前回、温湿度センサーDHT20で温度を取得しましたが、今回はサーミスタで温度を取得します。
使用したサーミスタは下記で1本15円。何かと測りたい温度測定のコストを下げたいなと思って。
サーミスタ 10kΩ (10本入)¥150
https://akizukidenshi.com/catalog/g/gP-17250/
実のところ、DHT20はこの温度校正がしたくて買いました。
■ 回路
本サーミスタを10kΩの抵抗で分圧しました。
【パーツ】
・M5stack ATOM Lite
・サーミスタDKF103*1
・抵抗R1 10kΩ
■ プログラム
【ソースコード(MicroPython)】
import machine import utime import math adc = machine.ADC(machine.Pin(33)) adc.atten(machine.ADC.ATTN_11DB) # サーミスタの設定 B = 3960 #B定数 To = 25 #基準温度 Ro = 10000 #基準温度時の抵抗値 # 回路の設定 Vcc = 3.3 #入力電圧 R1 = 10000 #分圧抵抗 Vout = adc.read_u16()* 3.3/65535 R = R1 * Vout/(Vcc-Vout) T = 1/(1/(To+273.15)+math.log(R/Ro)/B)-273.15 print("Temp: " + str(T))
参考サイト:アナログ温度センサ4 サーミスタ
https://www.denshi.club/pc/raspi/5raspberry-pi-zeroiot-4.html
【解説】
サーミスタ、正確にはNTCサーミスタと呼ばれる素子で、温度で抵抗が変化して、その式が以下です。
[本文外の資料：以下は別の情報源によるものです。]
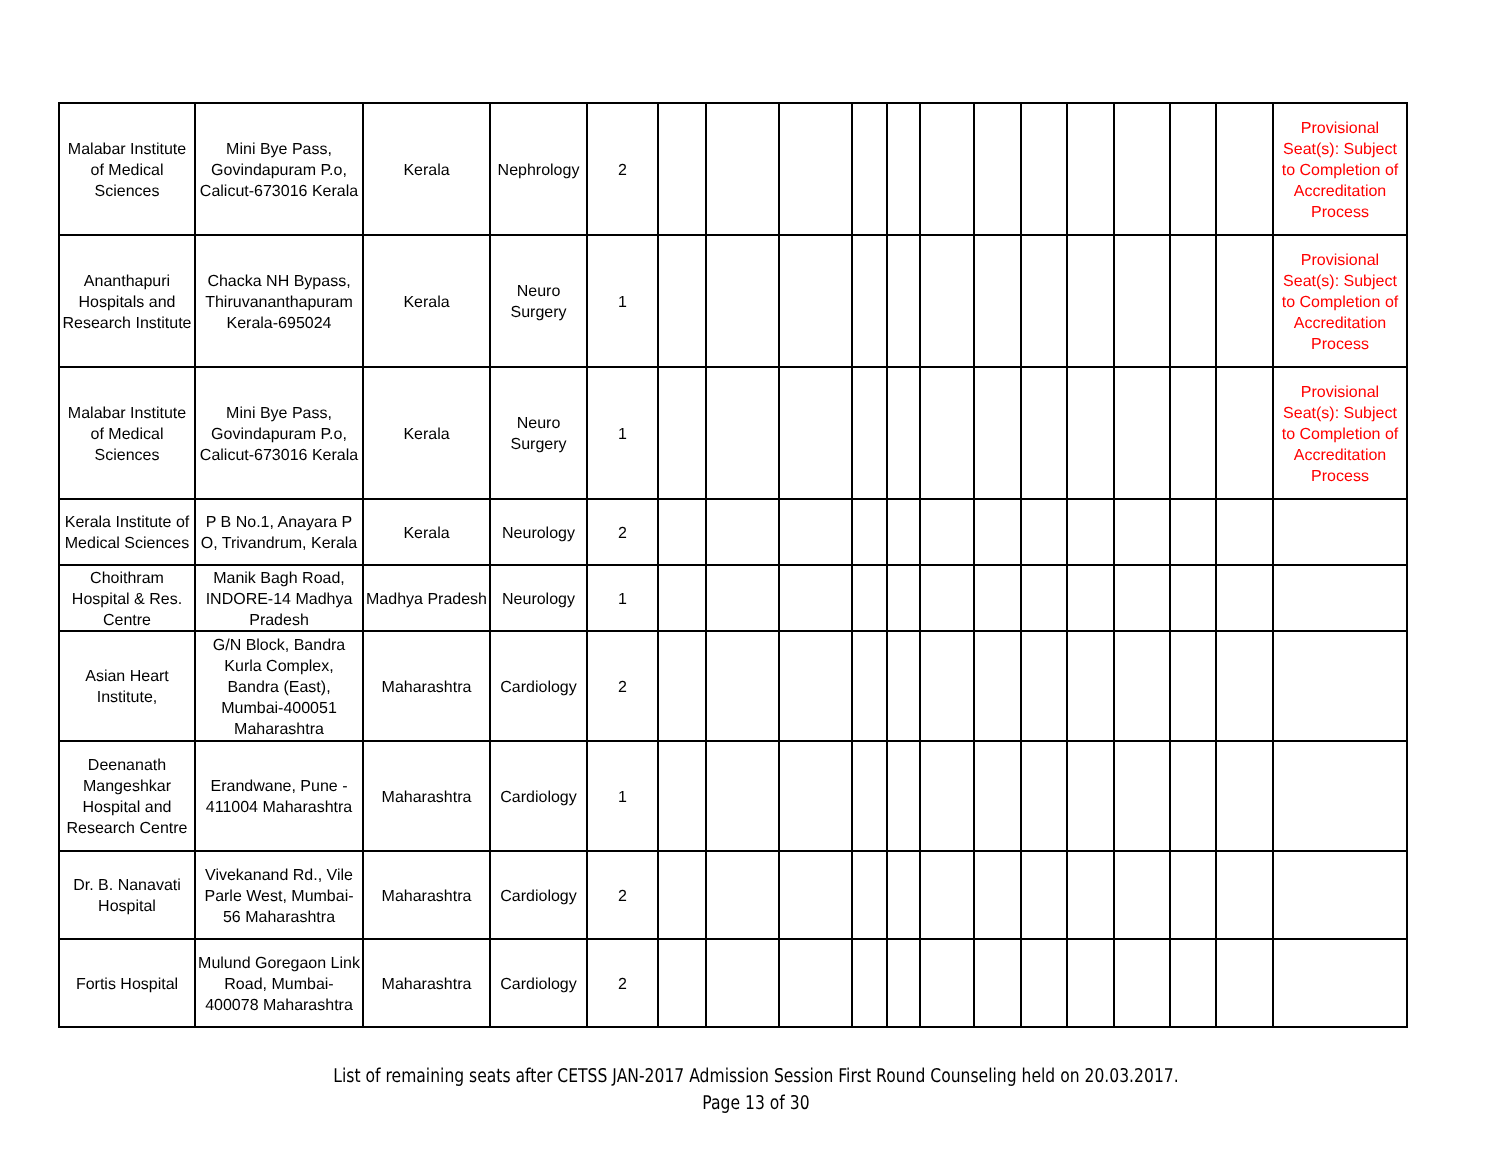| Malabar Institute of Medical Sciences | Mini Bye Pass, Govindapuram P.o, Calicut-673016 Kerala | Kerala | Nephrology | 2 | | | | | | | | | | | | | Provisional Seat(s): Subject to Completion of Accreditation Process |
| Ananthapuri Hospitals and Research Institute | Chacka NH Bypass, Thiruvananthapuram Kerala-695024 | Kerala | Neuro Surgery | 1 | | | | | | | | | | | | | Provisional Seat(s): Subject to Completion of Accreditation Process |
| Malabar Institute of Medical Sciences | Mini Bye Pass, Govindapuram P.o, Calicut-673016 Kerala | Kerala | Neuro Surgery | 1 | | | | | | | | | | | | | Provisional Seat(s): Subject to Completion of Accreditation Process |
| Kerala Institute of Medical Sciences | P B No.1, Anayara P O, Trivandrum, Kerala | Kerala | Neurology | 2 | | | | | | | | | | | | | |
| Choithram Hospital & Res. Centre | Manik Bagh Road, INDORE-14 Madhya Pradesh | Madhya Pradesh | Neurology | 1 | | | | | | | | | | | | | |
| Asian Heart Institute, | G/N Block, Bandra Kurla Complex, Bandra (East), Mumbai-400051 Maharashtra | Maharashtra | Cardiology | 2 | | | | | | | | | | | | | |
| Deenanath Mangeshkar Hospital and Research Centre | Erandwane, Pune - 411004 Maharashtra | Maharashtra | Cardiology | 1 | | | | | | | | | | | | | |
| Dr. B. Nanavati Hospital | Vivekanand Rd., Vile Parle West, Mumbai-56 Maharashtra | Maharashtra | Cardiology | 2 | | | | | | | | | | | | | |
| Fortis Hospital | Mulund Goregaon Link Road, Mumbai-400078 Maharashtra | Maharashtra | Cardiology | 2 | | | | | | | | | | | | | |
List of remaining seats after CETSS JAN-2017 Admission Session First Round Counseling held on 20.03.2017.
Page 13 of 30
R = Ro * math.exp(B*( 1/(T+273.15) - 1/(To+273.15) ))
温度Tの形にした式が以下。
T =1/(1/(To+273.15)+math.log(R/Ro)/B)-273.15
Toは基準温度、Roは基準温度時の抵抗値、BはB定数でデータシートから得られます。
今回のDKF103*1の場合、T0=25℃、Ro=10000Ω、B=3960です。
あとは分圧式から抵抗値を算出します。
R = R1 * Vout/(Vcc-Vout)
R1は分圧した抵抗、Vccは入力電圧、VoutはATOM LiteのADコンバータで取得した電圧です。分圧する抵抗は、温度の測定範囲とADコンバータの測定範囲に応じて決めます。
上式は対数の計算が必要で、MicroPythonはmathモジュールで手軽に計算できるので問題ないですが、PICなどのマイコンだと対数の計算をするのは手間なので、線形近似するのが、よくあるやり方だそうです。
温度の測定範囲を-10℃〜50℃として、線形近似させてみました。
今回の条件では、近似式はy=-29.14x+73.648でした。xに取得電圧を代入すれば、温度を得られます。相関係数0.9985。こちらでも全然問題ないですね。
エクセルファイルを上げておくので良かったらどうぞ。
thermistor_linear_approx.xls
測定
室温で実際測ってみて、DHT20の測定結果と比較すると、けっこう差がありました。テスターで確認してみると、テスターで測る電圧とATOM Liteが認識している電圧に差があり、原因として、ノートPCのUSB供給の電圧が4.5Vと低めで、3.3V出力が2.9Vになってました。
また10kΩのカーボン抵抗が実測値だと9.82kΩだったので、それぞれのパラメータを実測値に合わせると、DHT20との差がほぼなくなりました。
ただモバイルバッテリーを電源にすると5V出力は5.1Vで、3.3V出力は3.2Vになり、電圧が変わります。電源の安定度合い、大事ですね。
ベランダで鉛蓄電池とDCDCコンバータを電源に、外気温を5分に1回、1日計測してみました。
DHT20と今回の回路に加え、何年か前に買ったIC温度計センサーLM61CIZを合わせて測定しました(測定したときの記事)。
ちなみに今の価格でDHT20が380円、LM61CIZが120円です。
その結果がこちら。
DHT20はさすが安定してます。LM61CIZは値がバラついていますが、値としてはDHT20と同じくらい。測定時1回しか計測しませんでしたが、100回の平均をとるなどすれば問題なさそうです。ATOM Lite(ESP32)のADCの誤差である程度ズレると思ってましたが、思いの外良かったです。
さて、肝心のサーミスタの方は、値はバラついてませんが、だいぶズレちゃってますね。
DHT20の温度との関係は下図となります。
ちなみに直線近似すると、y=1.2763x-13.905(R^2=0.9924)でした。
直線や指数式で近似できるので、補正はできそうです。
補正するには、測定範囲を均等にデータを取った方が良いですが、差しあたっては使えますかね。いつか校正用のデータを取得したい。